WFP Reports Slight Rise in Libya’s Market Prices for April 2025
In April 2025, Libya’s Minimum Expenditure Basket rose by 0.7% to LYD 909.44, with the eastern region seeing the most significant increase. The western region experienced a decline, while the southern region remained stable. Food and non-food costs are rising, partly due to a 13.3% currency devaluation by the Central Bank of Libya.
In April 2025, the World Food Programme’s (WFP) monitoring indicates that Libya’s Full Minimum Expenditure Basket (MEB) witnessed a slight increase of 0.7 percent, bringing it to LYD 909.44. This reflects ongoing, albeit modest, inflationary pressures. The uptick is predominantly attributed to both food and non-food costs escalating across various regions.
Among the regions, the eastern part of Libya saw the most significant month-on-month increase. In fact, it surpassed the southern region in prices, with the Full MEB climbing by 4.2 percent to reach LYD 925.43. Noteworthy spikes occurred in Ajdabiya, where prices soared by 11.5 percent to LYD 915.88. Al Kufra and Benghazi also reported increases of 6.7 percent to LYD 1,130.91 and 4.4 percent to LYD 992.20 respectively, largely as a result of trade disruptions and the ongoing influx of Sudanese refugees into Al Kufra.
Conversely, the western region of Libya faced a dip in its Full MEB by 1.1 percent, settling at LYD 858.26. This decline was propelled by substantial price drops in Zwara, which fell by 11.2 percent to LYD 938.38 following a temporary easing of trade delays with Tunisia.
In the southern region, the Full MEB remained mostly unchanged, with a minor dip of 0.1 percent to LYD 954.36. Despite this, the eastern region has now claimed the title of the most expensive area in Libya.

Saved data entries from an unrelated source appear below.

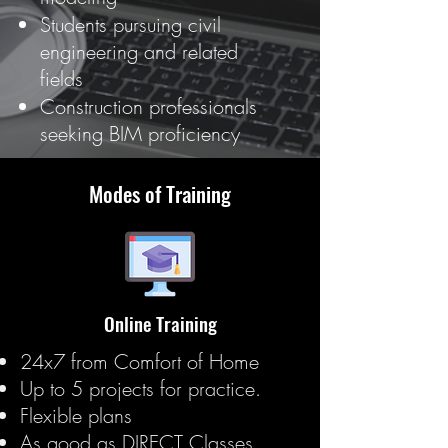
Students pursuing civil
engineering and related
fields
Construction professionals
seeking BIM proficiency
Modes of Training
Online Training
24x7 from Comfort of Home
Up to 5 projects for practice.
Flexible plans
As good as DIRECT Classes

Interestingly, prices in Murzuq continued to be the highest in the south at LYD 1,069.07, despite a slight monthly decrease of 0.8 percent.
When it comes to food, the national Food MEB saw a modest increase of 0.5 percent, now at LYD 793.71. Meanwhile, non-food items have surged by 2.1 percent, summing up to LYD 115.73. This variance in price trends is largely due to the volatile nature of essential items like fuel, hygiene products, and utility services, exacerbated by a significant 13.3 percent devaluation of the Libyan dinar imposed by the Central Bank of Libya (CBL).
Overall, the data reveals a complex economic landscape in Libya as of April 2025. A small but steady rise in the national expenditure basket indicates increasing financial strain for residents, particularly in the eastern region. Conversely, the western area’s price drops suggest variances in local economic conditions. The continuing fluctuations in both food and non-food items are a pressing concern, particularly with currency issues compounding the situation.